使用 preg_match 在 PHP 中解析 Apache 日志 [英] Parse Apache log in PHP using preg_match
问题描述
我需要将数据保存在表中(用于报告、统计等...),以便用户可以按时间、用户代理等进行搜索.我有一个每天运行的脚本,它读取 Apache 日志然后插入它在数据库中.
I need to save data in a table (for reporting, stats etc...) so a user can search by time, user agent etc. I have a script that runs every day that reads the Apache Log and then insert it in the database.
日志格式:
10.1.1.150 - - [29/September/2011:14:21:49 -0400] "GET /info/ HTTP/1.1" 200 9955 "http://www.domain.com/download/" "Mozilla/5.0 (Macintosh; U; Intel Mac OS X 10_6_8; de-at) AppleWebKit/533.21.1 (KHTML, like Gecko) Version/5.0.5 Safari/533.21.1"
我的正则表达式:
preg_match('/^(\S+) (\S+) (\S+) \[([^:]+):(\d+:\d+:\d+) ([^\]]+)\] \"(\S+) (.*?) (\S+)\" (\S+) (\S+) (\".*?\") (\".*?\")$/',$log, $matches);
现在当我打印时:
print_r($matches);
Array
(
[0] => 10.1.1.150 - - [29/September/2011:14:21:49 -0400] "GET /info/ HTTP/1.1" 200 9955 "http://www.domain.com/download/" "Mozilla/5.0 (Macintosh; U; Intel Mac OS X 10_6_8; de-at) AppleWebKit/533.21.1 (KHTML, like Gecko) Version/5.0.5 Safari/533.21.1"
[1] => 10.1.1.150
[2] => -
[3] => -
[4] => 29/September/2011
[5] => 14:21:49
[6] => -0400
[7] => GET
[8] => /info/
[9] => HTTP/1.1
[10] => 200
[11] => 9955
[12] => "http://www.domain.com/download/"
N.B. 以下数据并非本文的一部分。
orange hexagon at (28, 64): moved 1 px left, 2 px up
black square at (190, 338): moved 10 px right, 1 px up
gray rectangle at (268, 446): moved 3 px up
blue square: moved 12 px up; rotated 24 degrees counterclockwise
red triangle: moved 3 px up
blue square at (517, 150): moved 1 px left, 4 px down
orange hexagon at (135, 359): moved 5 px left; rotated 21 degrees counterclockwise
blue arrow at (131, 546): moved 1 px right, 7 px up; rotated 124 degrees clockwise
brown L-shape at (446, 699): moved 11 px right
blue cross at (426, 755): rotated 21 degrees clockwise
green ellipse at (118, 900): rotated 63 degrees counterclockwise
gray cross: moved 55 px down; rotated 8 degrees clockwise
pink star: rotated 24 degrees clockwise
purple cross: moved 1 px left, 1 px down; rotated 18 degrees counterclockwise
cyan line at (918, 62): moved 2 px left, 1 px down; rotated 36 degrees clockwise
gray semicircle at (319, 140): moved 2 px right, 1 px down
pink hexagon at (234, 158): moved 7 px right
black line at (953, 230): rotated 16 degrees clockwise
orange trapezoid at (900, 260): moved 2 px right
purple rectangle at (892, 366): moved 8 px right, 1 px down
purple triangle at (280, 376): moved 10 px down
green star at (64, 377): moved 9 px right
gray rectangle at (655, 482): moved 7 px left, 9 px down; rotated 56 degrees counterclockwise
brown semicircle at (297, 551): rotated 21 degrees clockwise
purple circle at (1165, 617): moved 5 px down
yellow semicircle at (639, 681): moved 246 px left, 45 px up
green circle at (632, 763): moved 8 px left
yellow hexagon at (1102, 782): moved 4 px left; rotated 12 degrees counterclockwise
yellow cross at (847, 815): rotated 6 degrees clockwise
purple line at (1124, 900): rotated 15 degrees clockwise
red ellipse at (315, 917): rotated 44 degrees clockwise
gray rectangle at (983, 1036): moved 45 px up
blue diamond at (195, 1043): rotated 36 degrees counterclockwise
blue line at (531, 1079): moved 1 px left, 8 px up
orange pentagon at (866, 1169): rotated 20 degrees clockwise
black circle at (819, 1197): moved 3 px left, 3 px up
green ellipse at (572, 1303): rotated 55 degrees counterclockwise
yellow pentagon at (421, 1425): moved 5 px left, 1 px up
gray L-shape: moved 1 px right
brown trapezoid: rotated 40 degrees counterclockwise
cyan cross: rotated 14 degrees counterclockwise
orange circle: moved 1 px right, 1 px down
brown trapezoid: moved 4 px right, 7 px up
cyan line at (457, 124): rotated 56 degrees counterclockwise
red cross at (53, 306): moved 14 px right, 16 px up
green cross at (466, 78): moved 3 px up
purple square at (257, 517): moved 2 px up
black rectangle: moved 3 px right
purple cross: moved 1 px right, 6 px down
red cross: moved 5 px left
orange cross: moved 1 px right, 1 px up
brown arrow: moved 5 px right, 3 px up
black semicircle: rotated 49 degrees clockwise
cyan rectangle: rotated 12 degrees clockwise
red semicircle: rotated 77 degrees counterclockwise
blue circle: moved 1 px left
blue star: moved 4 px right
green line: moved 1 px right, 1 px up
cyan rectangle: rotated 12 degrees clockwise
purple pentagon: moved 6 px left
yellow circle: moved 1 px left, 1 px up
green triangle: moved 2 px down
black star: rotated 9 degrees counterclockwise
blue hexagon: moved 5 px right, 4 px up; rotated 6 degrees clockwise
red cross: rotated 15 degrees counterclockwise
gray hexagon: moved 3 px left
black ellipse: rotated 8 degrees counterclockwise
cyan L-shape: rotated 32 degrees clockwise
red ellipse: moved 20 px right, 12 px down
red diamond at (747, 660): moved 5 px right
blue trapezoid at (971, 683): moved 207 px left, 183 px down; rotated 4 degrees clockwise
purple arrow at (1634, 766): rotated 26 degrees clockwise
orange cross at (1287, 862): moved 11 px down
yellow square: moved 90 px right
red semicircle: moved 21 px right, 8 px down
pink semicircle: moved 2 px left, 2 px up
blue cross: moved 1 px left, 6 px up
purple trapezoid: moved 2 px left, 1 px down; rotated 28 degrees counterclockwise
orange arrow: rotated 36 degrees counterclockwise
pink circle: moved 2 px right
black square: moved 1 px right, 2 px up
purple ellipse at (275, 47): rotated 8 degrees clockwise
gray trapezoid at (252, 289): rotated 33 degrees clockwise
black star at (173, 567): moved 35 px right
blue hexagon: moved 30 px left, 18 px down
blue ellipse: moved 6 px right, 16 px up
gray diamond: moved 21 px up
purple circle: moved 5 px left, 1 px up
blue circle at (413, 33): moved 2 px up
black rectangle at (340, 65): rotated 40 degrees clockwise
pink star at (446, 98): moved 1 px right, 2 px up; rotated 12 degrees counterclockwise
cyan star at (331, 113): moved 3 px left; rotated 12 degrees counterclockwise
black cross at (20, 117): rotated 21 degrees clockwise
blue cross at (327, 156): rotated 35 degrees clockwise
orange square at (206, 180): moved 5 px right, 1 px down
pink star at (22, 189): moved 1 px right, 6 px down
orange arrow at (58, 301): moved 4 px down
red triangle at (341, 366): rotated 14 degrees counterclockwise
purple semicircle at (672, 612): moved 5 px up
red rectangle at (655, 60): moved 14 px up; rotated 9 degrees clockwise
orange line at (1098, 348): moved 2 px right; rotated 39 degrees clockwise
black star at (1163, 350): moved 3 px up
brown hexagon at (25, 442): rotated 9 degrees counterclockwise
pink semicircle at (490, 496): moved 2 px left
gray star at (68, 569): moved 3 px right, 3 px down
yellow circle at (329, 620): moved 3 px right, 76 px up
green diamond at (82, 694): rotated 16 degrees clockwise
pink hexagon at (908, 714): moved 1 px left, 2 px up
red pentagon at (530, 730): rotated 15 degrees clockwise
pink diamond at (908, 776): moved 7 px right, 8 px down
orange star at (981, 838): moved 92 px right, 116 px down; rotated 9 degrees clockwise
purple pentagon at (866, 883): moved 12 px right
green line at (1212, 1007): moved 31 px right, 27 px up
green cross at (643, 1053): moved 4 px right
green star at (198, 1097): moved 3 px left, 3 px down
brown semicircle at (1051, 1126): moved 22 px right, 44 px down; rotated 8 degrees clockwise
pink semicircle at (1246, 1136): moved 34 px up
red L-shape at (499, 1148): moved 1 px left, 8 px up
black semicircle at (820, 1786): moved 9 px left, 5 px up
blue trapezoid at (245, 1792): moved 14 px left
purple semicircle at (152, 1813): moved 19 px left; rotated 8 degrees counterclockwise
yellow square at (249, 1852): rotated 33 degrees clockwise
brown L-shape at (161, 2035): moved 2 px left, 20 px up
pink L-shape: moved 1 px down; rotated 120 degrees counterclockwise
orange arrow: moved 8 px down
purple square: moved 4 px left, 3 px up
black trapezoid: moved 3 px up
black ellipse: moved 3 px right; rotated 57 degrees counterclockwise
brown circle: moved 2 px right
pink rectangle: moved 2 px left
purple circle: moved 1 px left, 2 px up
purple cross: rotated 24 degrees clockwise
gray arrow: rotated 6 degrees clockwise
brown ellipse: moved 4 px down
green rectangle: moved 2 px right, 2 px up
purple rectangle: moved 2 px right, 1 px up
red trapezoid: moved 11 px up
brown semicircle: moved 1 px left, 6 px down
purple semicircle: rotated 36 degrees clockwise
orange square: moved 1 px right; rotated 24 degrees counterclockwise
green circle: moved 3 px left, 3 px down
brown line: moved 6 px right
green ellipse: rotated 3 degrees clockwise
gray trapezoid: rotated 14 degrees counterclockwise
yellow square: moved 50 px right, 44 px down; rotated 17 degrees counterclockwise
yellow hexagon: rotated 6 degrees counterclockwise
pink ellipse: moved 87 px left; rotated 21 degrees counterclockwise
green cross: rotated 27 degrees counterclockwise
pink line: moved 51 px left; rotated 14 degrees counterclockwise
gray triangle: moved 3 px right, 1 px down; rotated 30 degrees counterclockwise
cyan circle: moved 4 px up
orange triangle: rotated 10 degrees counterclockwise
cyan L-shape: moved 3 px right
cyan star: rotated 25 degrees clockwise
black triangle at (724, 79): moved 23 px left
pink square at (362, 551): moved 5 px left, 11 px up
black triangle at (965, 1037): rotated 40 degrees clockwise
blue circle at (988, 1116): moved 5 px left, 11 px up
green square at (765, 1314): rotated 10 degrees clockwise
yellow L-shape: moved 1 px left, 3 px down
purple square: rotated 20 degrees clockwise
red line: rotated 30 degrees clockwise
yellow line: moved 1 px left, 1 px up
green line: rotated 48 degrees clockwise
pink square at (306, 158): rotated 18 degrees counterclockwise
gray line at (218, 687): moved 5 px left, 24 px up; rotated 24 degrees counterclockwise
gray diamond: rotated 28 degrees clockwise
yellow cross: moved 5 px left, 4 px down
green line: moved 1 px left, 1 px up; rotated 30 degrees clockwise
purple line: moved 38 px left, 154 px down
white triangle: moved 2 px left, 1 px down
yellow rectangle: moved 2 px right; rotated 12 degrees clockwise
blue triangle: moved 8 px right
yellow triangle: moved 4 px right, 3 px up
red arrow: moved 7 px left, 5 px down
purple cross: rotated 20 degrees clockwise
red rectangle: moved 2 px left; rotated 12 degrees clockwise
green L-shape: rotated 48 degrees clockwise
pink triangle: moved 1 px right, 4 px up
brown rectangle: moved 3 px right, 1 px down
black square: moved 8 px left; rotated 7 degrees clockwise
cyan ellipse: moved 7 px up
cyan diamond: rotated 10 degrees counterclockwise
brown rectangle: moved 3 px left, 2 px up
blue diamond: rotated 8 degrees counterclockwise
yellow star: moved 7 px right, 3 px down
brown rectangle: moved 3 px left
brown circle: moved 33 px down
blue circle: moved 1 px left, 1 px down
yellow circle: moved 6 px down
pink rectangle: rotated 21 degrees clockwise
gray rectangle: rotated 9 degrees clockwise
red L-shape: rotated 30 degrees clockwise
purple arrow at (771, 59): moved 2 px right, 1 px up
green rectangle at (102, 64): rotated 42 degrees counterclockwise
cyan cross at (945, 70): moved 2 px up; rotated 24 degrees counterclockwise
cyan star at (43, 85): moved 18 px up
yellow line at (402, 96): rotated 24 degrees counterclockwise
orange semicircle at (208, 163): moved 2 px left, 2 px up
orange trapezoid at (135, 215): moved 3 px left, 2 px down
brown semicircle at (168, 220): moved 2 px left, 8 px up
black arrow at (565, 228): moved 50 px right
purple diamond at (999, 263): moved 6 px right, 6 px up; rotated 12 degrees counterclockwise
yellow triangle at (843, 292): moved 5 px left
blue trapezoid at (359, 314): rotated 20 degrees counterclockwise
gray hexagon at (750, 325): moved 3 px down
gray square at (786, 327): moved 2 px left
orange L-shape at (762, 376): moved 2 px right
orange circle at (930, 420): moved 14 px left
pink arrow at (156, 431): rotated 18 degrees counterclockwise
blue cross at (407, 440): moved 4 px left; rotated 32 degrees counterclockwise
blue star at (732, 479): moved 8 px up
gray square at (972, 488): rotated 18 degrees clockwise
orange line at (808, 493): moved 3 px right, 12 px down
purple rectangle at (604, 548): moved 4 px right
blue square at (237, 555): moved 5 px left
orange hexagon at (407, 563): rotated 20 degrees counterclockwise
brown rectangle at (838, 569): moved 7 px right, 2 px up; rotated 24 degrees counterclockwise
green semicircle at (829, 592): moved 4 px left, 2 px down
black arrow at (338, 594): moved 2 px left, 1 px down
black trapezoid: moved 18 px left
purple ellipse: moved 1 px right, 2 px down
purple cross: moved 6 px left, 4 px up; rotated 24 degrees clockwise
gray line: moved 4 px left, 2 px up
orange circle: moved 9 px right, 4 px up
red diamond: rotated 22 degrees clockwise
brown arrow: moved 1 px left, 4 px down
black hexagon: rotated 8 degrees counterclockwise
[13] => "Mozilla/5.0 (Macintosh; U; Intel Mac OS X 10_6_8; de-at) AppleWebKit/533.21.1 (KHTML, like Gecko) Version/5.0.5 Safari/533.21.1"
)
我得到:"http://www.domain.com/download/"
和用户代理相同.我怎样才能在正则表达式中去掉这些 "
?奖励(有没有什么快速的方法可以轻松插入日期/时间)?
I get: "http://www.domain.com/download/"
and same for user agent. How can I get rid of these "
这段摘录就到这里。